**WORK TO BE COMPLETED**
Copy the text of all the lines below word for word, and leave the pictures out of your answer.

**EXTRACTED INFORMATION**
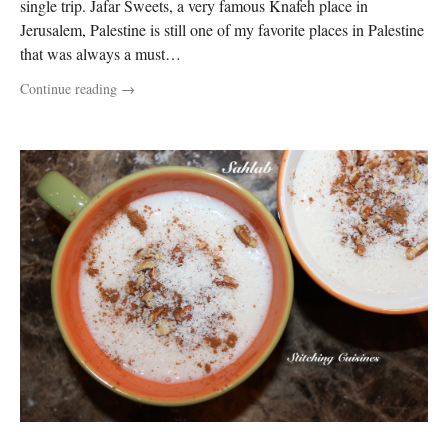
single trip. Jafar Sweets, a very famous Knafeh place in
Jerusalem, Palestine is still one of my favorite places in Palestine
that was always a must…
Continue reading
→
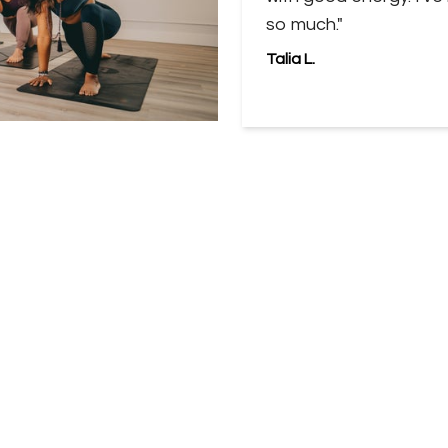
so much."
Talia L.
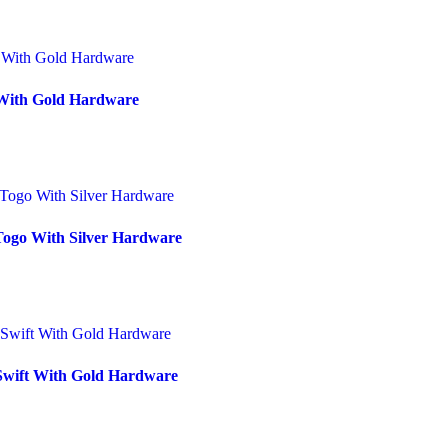
 With Gold Hardware
Togo With Silver Hardware
 Swift With Gold Hardware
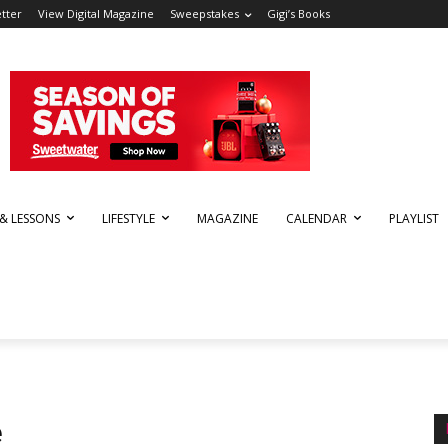
tter
View Digital Magazine
Sweepstakes
Gigi’s Books
 & LESSONS
LIFESTYLE
MAGAZINE
CALENDAR
PLAYLIST
e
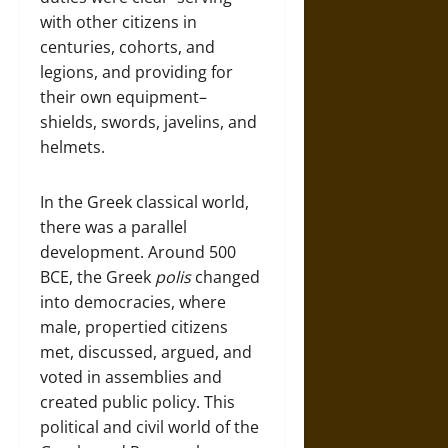
with other citizens in
centuries, cohorts, and
legions, and providing for
their own equipment–
shields, swords, javelins, and
helmets.
In the Greek classical world,
there was a parallel
development. Around 500
BCE, the Greek
polis
changed
into democracies, where
male, propertied citizens
met, discussed, argued, and
voted in assemblies and
created public policy. This
political and civil world of the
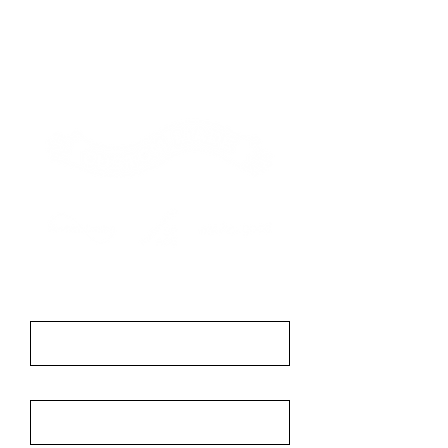
Contact
First Name
Last Name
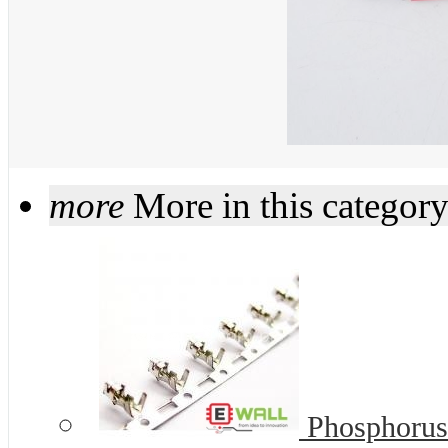
more
More in this categor
Phosphorus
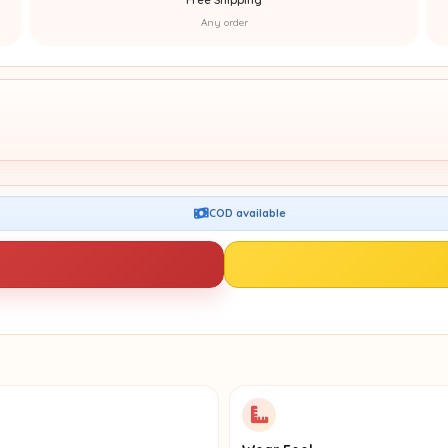
Any order
COD available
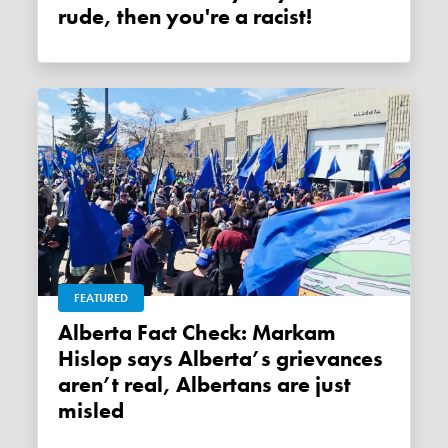
rude, then you're a racist!
FEATURED
Alberta Fact Check: Markam
Hislop says Alberta’s grievances
aren’t real, Albertans are just
misled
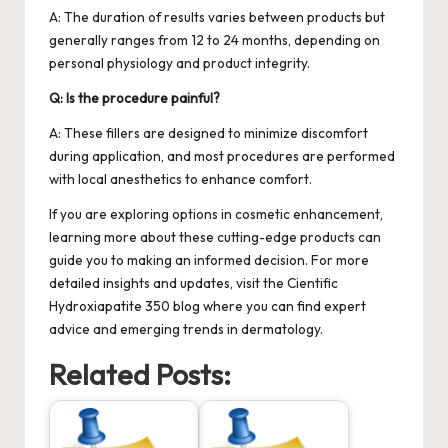
A: The duration of results varies between products but
generally ranges from 12 to 24 months, depending on
personal physiology and product integrity.
Q: Is the procedure painful?
A: These fillers are designed to minimize discomfort
during application, and most procedures are performed
with local anesthetics to enhance comfort.
If you are exploring options in cosmetic enhancement,
learning more about these cutting-edge products can
guide you to making an informed decision. For more
detailed insights and updates, visit the
Cientific
Hydroxiapatite 350
blog where you can find expert
advice and emerging trends in dermatology.
Related Posts:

**WRITTEN SOLUTION**
single trip. Jafar Sweets, a very famous Knafeh place in
Jerusalem, Palestine is still one of my favorite places in Palestine
that was always a must…
Continue reading
→
so much."
Talia L.
 With Gold Hardware
Togo With Silver Hardware
 Swift With Gold Hardware
tter
View Digital Magazine
Sweepstakes
Gigi’s Books
 & LESSONS
LIFESTYLE
MAGAZINE
CALENDAR
PLAYLIST
e
with other citizens in
centuries, cohorts, and
legions, and providing for
their own equipment–
shields, swords, javelins, and
helmets.
In the Greek classical world,
there was a parallel
development. Around 500
BCE, the Greek
polis
changed
into democracies, where
male, propertied citizens
met, discussed, argued, and
voted in assemblies and
created public policy. This
political and civil world of the
Contact
First Name
Last Name
more
More in this categor
Phosphorus
Any order
COD available
rude, then you're a racist!
FEATURED
Alberta Fact Check: Markam
Hislop says Alberta’s grievances
aren’t real, Albertans are just
misled
A: The duration of results varies between products but
generally ranges from 12 to 24 months, depending on
personal physiology and product integrity.
Q: Is the procedure painful?
A: These fillers are designed to minimize discomfort
during application, and most procedures are performed
with local anesthetics to enhance comfort.
If you are exploring options in cosmetic enhancement,
learning more about these cutting-edge products can
guide you to making an informed decision. For more
detailed insights and updates, visit the
Cientific
Hydroxiapatite 350
blog where you can find expert
advice and emerging trends in dermatology.
Related Posts:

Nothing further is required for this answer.